North Beach & Washington Square Park
North Beach & Washington Square Park

Washington Square (San Francisco)

ParksNorth Beach San FranciscoHistoric placesSan Francisco landmarks
4 min read

Before it was a park, it was a potato field. In the nineteenth century, Mexican rancher Juana Briones grew potatoes and raised cattle on the land where Washington Square now sits. In 1847, surveyor Jasper O'Farrell laid out San Francisco's street grid and designated this rectangle in North Beach as public space -- making it one of the city's first parks. Since then, it has been a refuge from earthquakes, a backdrop for Hollywood gunfights, and the quiet green heart of a neighborhood that has reinvented itself from Italian enclave to Beat literary capital to tourist destination, without ever quite losing its soul.

Cut in Half by Commerce

Washington Square was originally a complete rectangle extending all the way to Powell Street. That changed between 1873 and 1875, when the city built Columbus Avenue -- then called Montgomery -- slicing through the square at an angle. The reason was straightforward: banking and business interests in the Financial District wanted better access to North Beach, which was geographically isolated by Telegraph Hill, the Barbary Coast, and Chinatown. The avenue carved Marini Plaza, a tiny triangular park at Union and Powell, off from the main square. The park's current design dates to the 1950s, when a community coalition hired landscape architects to replace the crisscrossing paths with a grassy expanse circled by benches and lined with Lombardy poplars.

Shelter from the Storm

Twice in the late nineteenth century -- in 1894 and 1901 -- Washington Square served as a place of refuge for people fleeing fires on Telegraph Hill. After the catastrophic 1906 earthquake and fire, it became home for roughly 600 displaced people who lived in wooden barracks and Army tents for an entire year. The park's other monument to civic duty is a statue of Benjamin Franklin, sitting atop a temperance fountain donated in 1879 by temperance crusader Henry D. Cogswell, who believed that if people had access to free water, they would stop drinking alcohol. The experiment's success can be evaluated by the number of bars currently surrounding the park.

Hollywood and Poetry

Washington Square has had a rich cultural afterlife. Director Don Siegel used Saints Peter and Paul Church and the nearby Dante Building as settings for the Scorpio Killer's sniper attacks in the 1971 film Dirty Harry. Richard Brautigan set several chapters of his 1967 novel Trout Fishing in America in the square. Lawrence Ferlinghetti -- who could see the park from City Lights Bookstore -- wrote his 1979 poem 'The Old Italians Dying' about the elderly Italian men who spent their final years on the park's benches, watching a neighborhood that had been theirs slowly change around them.

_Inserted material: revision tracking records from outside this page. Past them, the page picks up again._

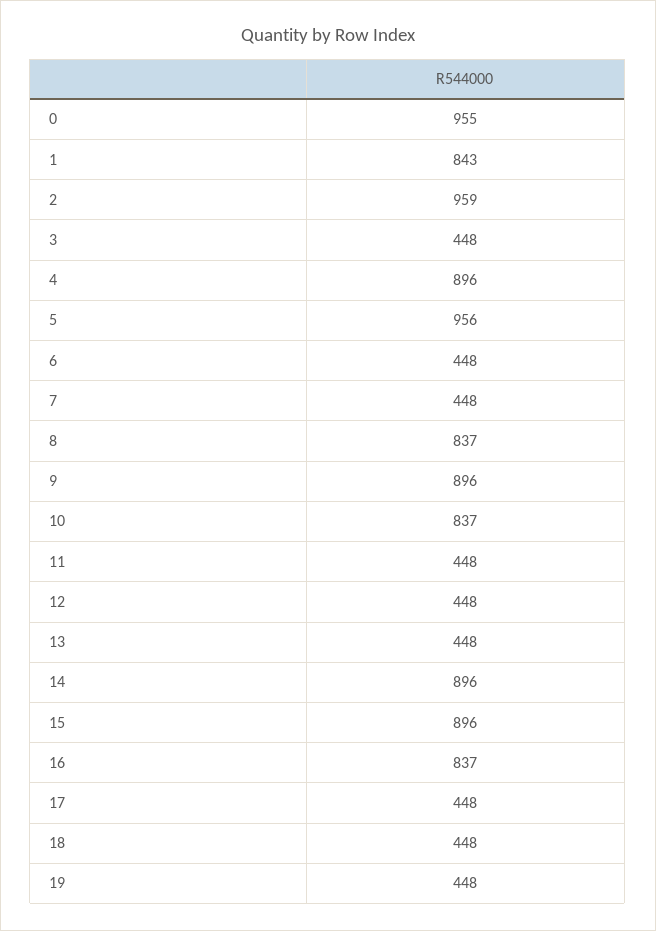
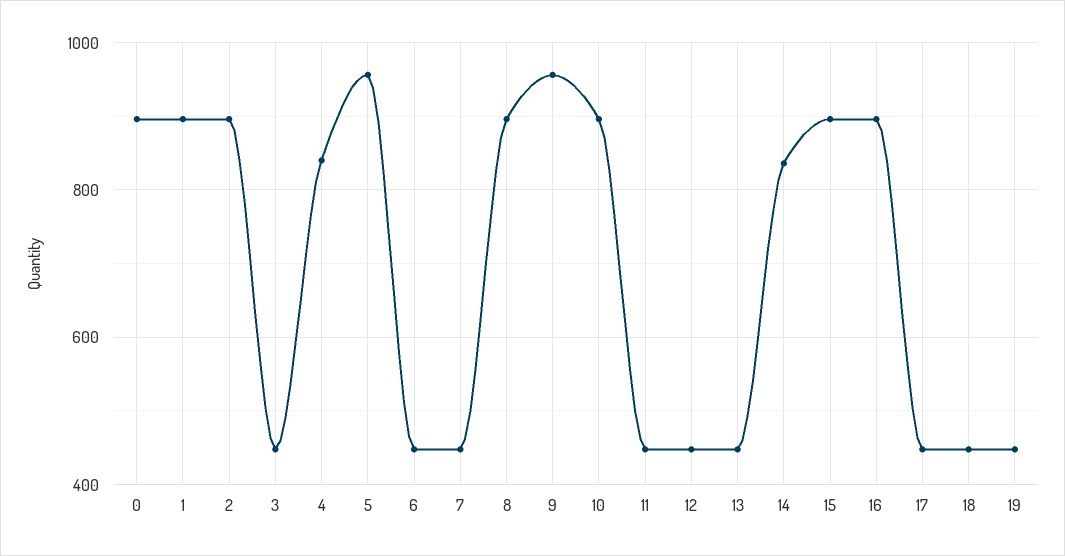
  {
-   "0": 955,
+   "0": 900,
-   "1": 843,
+   "1": 900,
-   "2": 959,
+   "2": 900,
    "3": 448,
-   "4": 896,
+   "4": 840,
    "5": 956,
    "6": 448,
    "7": 448,
-   "8": 837,
+   "8": 900,
-   "9": 896,
+   "9": 960,
-   "10": 837,
+   "10": 900,
    "11": 448,
    "12": 448,
    "13": 448,
-   "14": 896,
+   "14": 840,
    "15": 896,
-   "16": 837,
+   "16": 900,
    "17": 448,
    "18": 448,
    "19": 448
  }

The poem is an elegy for a North Beach that was already fading, and the park remains the place where that fading is most visible and most beautiful.

The Square Today

Washington Square is bordered by Saints Peter and Paul Church, Mama's restaurant, Tony's Pizza Napoletana, the Liguria Bakery, and Park Tavern -- an inventory of North Beach institutions that captures the neighborhood's Italian roots and contemporary appetite. On weekday mornings, elderly residents practice tai chi on the grass. On weekends, tourists photograph the church towers with Coit Tower rising behind them. The park received landmark status in 2000, defeating a recurring proposal to build a parking garage beneath it. Juana Briones' potato field has become, against all reasonable odds, one of the most beautiful and culturally layered public spaces in San Francisco.

From the Air

Located at 37.801N, 122.410W in San Francisco's North Beach district. The green rectangle is visible from the air, bordered by Columbus Avenue and flanked by Saints Peter and Paul Church. Nearest airports: KSFO (11nm south), KOAK (10nm east). Best viewed at 1,500-3,000 ft AGL.